(Records from a data source)
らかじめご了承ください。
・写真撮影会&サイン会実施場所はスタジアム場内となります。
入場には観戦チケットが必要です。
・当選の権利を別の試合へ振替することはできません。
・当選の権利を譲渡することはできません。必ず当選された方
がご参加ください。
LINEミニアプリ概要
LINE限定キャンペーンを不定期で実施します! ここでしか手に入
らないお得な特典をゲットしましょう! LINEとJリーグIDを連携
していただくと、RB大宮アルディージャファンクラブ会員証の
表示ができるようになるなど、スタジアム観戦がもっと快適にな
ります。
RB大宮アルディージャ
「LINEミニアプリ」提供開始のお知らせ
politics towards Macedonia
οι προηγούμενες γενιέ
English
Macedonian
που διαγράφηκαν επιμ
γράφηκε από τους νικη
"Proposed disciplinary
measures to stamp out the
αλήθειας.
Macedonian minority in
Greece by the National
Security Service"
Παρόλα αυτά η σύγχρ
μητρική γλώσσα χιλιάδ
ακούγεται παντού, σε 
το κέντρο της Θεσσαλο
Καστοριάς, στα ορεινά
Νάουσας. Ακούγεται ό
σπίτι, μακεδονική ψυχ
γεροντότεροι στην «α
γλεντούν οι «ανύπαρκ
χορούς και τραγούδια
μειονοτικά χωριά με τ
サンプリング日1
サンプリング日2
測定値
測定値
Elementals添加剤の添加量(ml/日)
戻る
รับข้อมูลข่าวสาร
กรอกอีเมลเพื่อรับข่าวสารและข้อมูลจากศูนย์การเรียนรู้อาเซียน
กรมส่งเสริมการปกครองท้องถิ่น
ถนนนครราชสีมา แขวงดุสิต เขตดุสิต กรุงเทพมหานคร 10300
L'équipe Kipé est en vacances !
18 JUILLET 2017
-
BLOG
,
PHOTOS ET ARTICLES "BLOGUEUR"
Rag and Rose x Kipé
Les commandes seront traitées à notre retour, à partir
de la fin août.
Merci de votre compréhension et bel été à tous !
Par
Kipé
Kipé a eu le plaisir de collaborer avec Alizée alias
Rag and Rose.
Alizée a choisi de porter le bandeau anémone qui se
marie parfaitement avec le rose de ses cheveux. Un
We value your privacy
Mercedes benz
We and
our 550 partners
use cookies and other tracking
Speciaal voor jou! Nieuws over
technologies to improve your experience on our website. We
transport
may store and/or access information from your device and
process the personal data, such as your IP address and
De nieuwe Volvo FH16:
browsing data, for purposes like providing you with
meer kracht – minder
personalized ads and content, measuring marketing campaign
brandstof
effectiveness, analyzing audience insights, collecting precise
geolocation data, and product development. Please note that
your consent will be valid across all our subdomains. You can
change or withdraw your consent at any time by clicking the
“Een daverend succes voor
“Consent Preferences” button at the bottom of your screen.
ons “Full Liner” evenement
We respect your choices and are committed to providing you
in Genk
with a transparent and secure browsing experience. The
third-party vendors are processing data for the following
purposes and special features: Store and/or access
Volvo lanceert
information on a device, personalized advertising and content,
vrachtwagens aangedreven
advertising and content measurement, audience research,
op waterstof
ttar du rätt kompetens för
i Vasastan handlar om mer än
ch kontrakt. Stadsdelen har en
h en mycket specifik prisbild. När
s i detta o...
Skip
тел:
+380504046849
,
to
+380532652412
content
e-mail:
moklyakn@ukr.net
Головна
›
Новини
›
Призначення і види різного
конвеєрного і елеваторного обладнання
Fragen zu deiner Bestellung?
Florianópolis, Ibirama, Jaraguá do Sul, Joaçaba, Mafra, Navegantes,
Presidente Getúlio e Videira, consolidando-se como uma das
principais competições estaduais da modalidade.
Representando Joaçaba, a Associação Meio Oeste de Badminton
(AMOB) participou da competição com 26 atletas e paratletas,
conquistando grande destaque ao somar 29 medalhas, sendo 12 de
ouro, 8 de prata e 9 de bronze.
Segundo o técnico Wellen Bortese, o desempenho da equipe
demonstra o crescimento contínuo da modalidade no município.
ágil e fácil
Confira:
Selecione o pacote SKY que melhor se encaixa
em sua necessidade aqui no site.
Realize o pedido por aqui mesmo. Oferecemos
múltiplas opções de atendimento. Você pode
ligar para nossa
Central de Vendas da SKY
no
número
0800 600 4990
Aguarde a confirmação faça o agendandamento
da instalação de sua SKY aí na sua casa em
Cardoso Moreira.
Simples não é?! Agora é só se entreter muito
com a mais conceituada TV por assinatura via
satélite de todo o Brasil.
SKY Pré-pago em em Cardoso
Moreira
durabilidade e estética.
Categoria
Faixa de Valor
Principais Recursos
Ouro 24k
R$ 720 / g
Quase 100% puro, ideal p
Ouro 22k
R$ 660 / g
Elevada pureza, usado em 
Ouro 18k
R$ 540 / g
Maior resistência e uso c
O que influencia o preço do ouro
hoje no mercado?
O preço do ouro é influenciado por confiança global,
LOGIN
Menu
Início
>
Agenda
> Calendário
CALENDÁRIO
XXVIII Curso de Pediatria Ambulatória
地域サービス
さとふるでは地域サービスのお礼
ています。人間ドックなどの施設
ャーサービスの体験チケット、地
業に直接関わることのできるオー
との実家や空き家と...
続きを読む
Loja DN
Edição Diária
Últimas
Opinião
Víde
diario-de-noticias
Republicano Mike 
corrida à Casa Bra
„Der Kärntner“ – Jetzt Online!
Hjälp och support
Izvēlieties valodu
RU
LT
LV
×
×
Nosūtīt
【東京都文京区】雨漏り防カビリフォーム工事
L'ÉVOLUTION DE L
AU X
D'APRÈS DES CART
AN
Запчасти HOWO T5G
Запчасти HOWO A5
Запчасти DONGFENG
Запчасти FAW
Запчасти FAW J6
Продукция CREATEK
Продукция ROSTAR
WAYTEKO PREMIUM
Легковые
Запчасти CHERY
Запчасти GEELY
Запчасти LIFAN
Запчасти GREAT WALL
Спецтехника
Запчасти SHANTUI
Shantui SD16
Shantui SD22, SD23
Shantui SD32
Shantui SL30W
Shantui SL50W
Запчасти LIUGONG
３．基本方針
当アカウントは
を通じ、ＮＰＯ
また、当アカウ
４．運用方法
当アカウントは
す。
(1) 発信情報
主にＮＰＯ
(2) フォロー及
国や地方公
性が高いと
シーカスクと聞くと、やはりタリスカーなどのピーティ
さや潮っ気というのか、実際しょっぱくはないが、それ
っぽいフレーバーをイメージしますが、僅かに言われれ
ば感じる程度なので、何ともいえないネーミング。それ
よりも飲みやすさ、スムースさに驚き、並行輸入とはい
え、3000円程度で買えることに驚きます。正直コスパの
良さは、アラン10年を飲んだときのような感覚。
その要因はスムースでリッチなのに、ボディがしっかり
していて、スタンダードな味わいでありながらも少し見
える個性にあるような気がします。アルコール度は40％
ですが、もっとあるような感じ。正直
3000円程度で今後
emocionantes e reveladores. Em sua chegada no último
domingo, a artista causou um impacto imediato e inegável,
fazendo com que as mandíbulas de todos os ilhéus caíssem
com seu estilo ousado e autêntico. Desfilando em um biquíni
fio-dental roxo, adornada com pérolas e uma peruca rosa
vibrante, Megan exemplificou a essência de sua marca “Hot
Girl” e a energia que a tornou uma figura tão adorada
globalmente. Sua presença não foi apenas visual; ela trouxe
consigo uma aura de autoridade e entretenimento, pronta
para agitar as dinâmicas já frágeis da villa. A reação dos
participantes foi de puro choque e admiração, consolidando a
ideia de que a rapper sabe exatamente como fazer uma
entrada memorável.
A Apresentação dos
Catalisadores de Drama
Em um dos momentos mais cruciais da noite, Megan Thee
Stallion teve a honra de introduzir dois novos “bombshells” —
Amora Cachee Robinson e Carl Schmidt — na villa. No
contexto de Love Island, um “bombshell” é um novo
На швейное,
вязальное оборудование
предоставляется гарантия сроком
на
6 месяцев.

■ **To-do item**
Line by line, print the records above exactly as they stand.

■ **Task solution**
らかじめご了承ください。
・写真撮影会&サイン会実施場所はスタジアム場内となります。
入場には観戦チケットが必要です。
・当選の権利を別の試合へ振替することはできません。
・当選の権利を譲渡することはできません。必ず当選された方
がご参加ください。
LINEミニアプリ概要
LINE限定キャンペーンを不定期で実施します! ここでしか手に入
らないお得な特典をゲットしましょう! LINEとJリーグIDを連携
していただくと、RB大宮アルディージャファンクラブ会員証の
表示ができるようになるなど、スタジアム観戦がもっと快適にな
ります。
RB大宮アルディージャ
「LINEミニアプリ」提供開始のお知らせ
politics towards Macedonia
οι προηγούμενες γενιέ
English
Macedonian
που διαγράφηκαν επιμ
γράφηκε από τους νικη
"Proposed disciplinary
measures to stamp out the
αλήθειας.
Macedonian minority in
Greece by the National
Security Service"
Παρόλα αυτά η σύγχρ
μητρική γλώσσα χιλιάδ
ακούγεται παντού, σε 
το κέντρο της Θεσσαλο
Καστοριάς, στα ορεινά
Νάουσας. Ακούγεται ό
σπίτι, μακεδονική ψυχ
γεροντότεροι στην «α
γλεντούν οι «ανύπαρκ
χορούς και τραγούδια
μειονοτικά χωριά με τ
サンプリング日1
サンプリング日2
測定値
測定値
Elementals添加剤の添加量(ml/日)
戻る
รับข้อมูลข่าวสาร
กรอกอีเมลเพื่อรับข่าวสารและข้อมูลจากศูนย์การเรียนรู้อาเซียน
กรมส่งเสริมการปกครองท้องถิ่น
ถนนนครราชสีมา แขวงดุสิต เขตดุสิต กรุงเทพมหานคร 10300
L'équipe Kipé est en vacances !
18 JUILLET 2017
-
BLOG
,
PHOTOS ET ARTICLES "BLOGUEUR"
Rag and Rose x Kipé
Les commandes seront traitées à notre retour, à partir
de la fin août.
Merci de votre compréhension et bel été à tous !
Par
Kipé
Kipé a eu le plaisir de collaborer avec Alizée alias
Rag and Rose.
Alizée a choisi de porter le bandeau anémone qui se
marie parfaitement avec le rose de ses cheveux. Un
We value your privacy
Mercedes benz
We and
our 550 partners
use cookies and other tracking
Speciaal voor jou! Nieuws over
technologies to improve your experience on our website. We
transport
may store and/or access information from your device and
process the personal data, such as your IP address and
De nieuwe Volvo FH16:
browsing data, for purposes like providing you with
meer kracht – minder
personalized ads and content, measuring marketing campaign
brandstof
effectiveness, analyzing audience insights, collecting precise
geolocation data, and product development. Please note that
your consent will be valid across all our subdomains. You can
change or withdraw your consent at any time by clicking the
“Een daverend succes voor
“Consent Preferences” button at the bottom of your screen.
ons “Full Liner” evenement
We respect your choices and are committed to providing you
in Genk
with a transparent and secure browsing experience. The
third-party vendors are processing data for the following
purposes and special features: Store and/or access
Volvo lanceert
information on a device, personalized advertising and content,
vrachtwagens aangedreven
advertising and content measurement, audience research,
op waterstof
ttar du rätt kompetens för
i Vasastan handlar om mer än
ch kontrakt. Stadsdelen har en
h en mycket specifik prisbild. När
s i detta o...
Skip
тел:
+380504046849
,
to
+380532652412
content
e-mail:
moklyakn@ukr.net
Головна
›
Новини
›
Призначення і види різного
конвеєрного і елеваторного обладнання
Fragen zu deiner Bestellung?
Florianópolis, Ibirama, Jaraguá do Sul, Joaçaba, Mafra, Navegantes,
Presidente Getúlio e Videira, consolidando-se como uma das
principais competições estaduais da modalidade.
Representando Joaçaba, a Associação Meio Oeste de Badminton
(AMOB) participou da competição com 26 atletas e paratletas,
conquistando grande destaque ao somar 29 medalhas, sendo 12 de
ouro, 8 de prata e 9 de bronze.
Segundo o técnico Wellen Bortese, o desempenho da equipe
demonstra o crescimento contínuo da modalidade no município.
ágil e fácil
Confira:
Selecione o pacote SKY que melhor se encaixa
em sua necessidade aqui no site.
Realize o pedido por aqui mesmo. Oferecemos
múltiplas opções de atendimento. Você pode
ligar para nossa
Central de Vendas da SKY
no
número
0800 600 4990
Aguarde a confirmação faça o agendandamento
da instalação de sua SKY aí na sua casa em
Cardoso Moreira.
Simples não é?! Agora é só se entreter muito
com a mais conceituada TV por assinatura via
satélite de todo o Brasil.
SKY Pré-pago em em Cardoso
Moreira
durabilidade e estética.
Categoria
Faixa de Valor
Principais Recursos
Ouro 24k
R$ 720 / g
Quase 100% puro, ideal p
Ouro 22k
R$ 660 / g
Elevada pureza, usado em 
Ouro 18k
R$ 540 / g
Maior resistência e uso c
O que influencia o preço do ouro
hoje no mercado?
O preço do ouro é influenciado por confiança global,
LOGIN
Menu
Início
>
Agenda
> Calendário
CALENDÁRIO
XXVIII Curso de Pediatria Ambulatória
地域サービス
さとふるでは地域サービスのお礼
ています。人間ドックなどの施設
ャーサービスの体験チケット、地
業に直接関わることのできるオー
との実家や空き家と...
続きを読む
Loja DN
Edição Diária
Últimas
Opinião
Víde
diario-de-noticias
Republicano Mike 
corrida à Casa Bra
„Der Kärntner“ – Jetzt Online!
Hjälp och support
Izvēlieties valodu
RU
LT
LV
×
×
Nosūtīt
【東京都文京区】雨漏り防カビリフォーム工事
L'ÉVOLUTION DE L
AU X
D'APRÈS DES CART
AN
Запчасти HOWO T5G
Запчасти HOWO A5
Запчасти DONGFENG
Запчасти FAW
Запчасти FAW J6
Продукция CREATEK
Продукция ROSTAR
WAYTEKO PREMIUM
Легковые
Запчасти CHERY
Запчасти GEELY
Запчасти LIFAN
Запчасти GREAT WALL
Спецтехника
Запчасти SHANTUI
Shantui SD16
Shantui SD22, SD23
Shantui SD32
Shantui SL30W
Shantui SL50W
Запчасти LIUGONG
３．基本方針
当アカウントは
を通じ、ＮＰＯ
また、当アカウ
４．運用方法
当アカウントは
す。
(1) 発信情報
主にＮＰＯ
(2) フォロー及
国や地方公
性が高いと
シーカスクと聞くと、やはりタリスカーなどのピーティ
さや潮っ気というのか、実際しょっぱくはないが、それ
っぽいフレーバーをイメージしますが、僅かに言われれ
ば感じる程度なので、何ともいえないネーミング。それ
よりも飲みやすさ、スムースさに驚き、並行輸入とはい
え、3000円程度で買えることに驚きます。正直コスパの
良さは、アラン10年を飲んだときのような感覚。
その要因はスムースでリッチなのに、ボディがしっかり
していて、スタンダードな味わいでありながらも少し見
える個性にあるような気がします。アルコール度は40％
ですが、もっとあるような感じ。正直
3000円程度で今後
emocionantes e reveladores. Em sua chegada no último
domingo, a artista causou um impacto imediato e inegável,
fazendo com que as mandíbulas de todos os ilhéus caíssem
com seu estilo ousado e autêntico. Desfilando em um biquíni
fio-dental roxo, adornada com pérolas e uma peruca rosa
vibrante, Megan exemplificou a essência de sua marca “Hot
Girl” e a energia que a tornou uma figura tão adorada
globalmente. Sua presença não foi apenas visual; ela trouxe
consigo uma aura de autoridade e entretenimento, pronta
para agitar as dinâmicas já frágeis da villa. A reação dos
participantes foi de puro choque e admiração, consolidando a
ideia de que a rapper sabe exatamente como fazer uma
entrada memorável.
A Apresentação dos
Catalisadores de Drama
Em um dos momentos mais cruciais da noite, Megan Thee
Stallion teve a honra de introduzir dois novos “bombshells” —
Amora Cachee Robinson e Carl Schmidt — na villa. No
contexto de Love Island, um “bombshell” é um novo
На швейное,
вязальное оборудование
предоставляется гарантия сроком
на
6 месяцев.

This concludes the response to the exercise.